**Source texts of formatted documents**
══════════
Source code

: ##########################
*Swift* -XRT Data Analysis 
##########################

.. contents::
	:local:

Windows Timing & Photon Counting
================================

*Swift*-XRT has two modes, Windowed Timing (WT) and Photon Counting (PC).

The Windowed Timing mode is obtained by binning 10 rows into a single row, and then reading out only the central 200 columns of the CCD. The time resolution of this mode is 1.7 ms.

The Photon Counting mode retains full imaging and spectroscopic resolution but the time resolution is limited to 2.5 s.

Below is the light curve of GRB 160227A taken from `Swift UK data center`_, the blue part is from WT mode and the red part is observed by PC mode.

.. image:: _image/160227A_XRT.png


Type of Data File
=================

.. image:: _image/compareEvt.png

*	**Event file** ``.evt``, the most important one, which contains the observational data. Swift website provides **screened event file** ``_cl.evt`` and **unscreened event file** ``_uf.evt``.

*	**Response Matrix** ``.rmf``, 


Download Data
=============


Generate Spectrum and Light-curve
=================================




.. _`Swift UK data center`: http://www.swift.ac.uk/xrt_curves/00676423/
══════════
**EXERCISE OBJECTIVE**
Print the entries again so that each one matches exactly.

**YOUR RESPONSE**
Source code

: ##########################
*Swift* -XRT Data Analysis 
##########################

.. contents::
	:local:

Windows Timing & Photon Counting
================================

*Swift*-XRT has two modes, Windowed Timing (WT) and Photon Counting (PC).

The Windowed Timing mode is obtained by binning 10 rows into a single row, and then reading out only the central 200 columns of the CCD. The time resolution of this mode is 1.7 ms.

The Photon Counting mode retains full imaging and spectroscopic resolution but the time resolution is limited to 2.5 s.

Below is the light curve of GRB 160227A taken from `Swift UK data center`_, the blue part is from WT mode and the red part is observed by PC mode.

.. image:: _image/160227A_XRT.png


Type of Data File
=================

.. image:: _image/compareEvt.png

*	**Event file** ``.evt``, the most important one, which contains the observational data. Swift website provides **screened event file** ``_cl.evt`` and **unscreened event file** ``_uf.evt``.

*	**Response Matrix** ``.rmf``, 


Download Data
=============


Generate Spectrum and Light-curve
=================================




.. _`Swift UK data center`: http://www.swift.ac.uk/xrt_curves/00676423/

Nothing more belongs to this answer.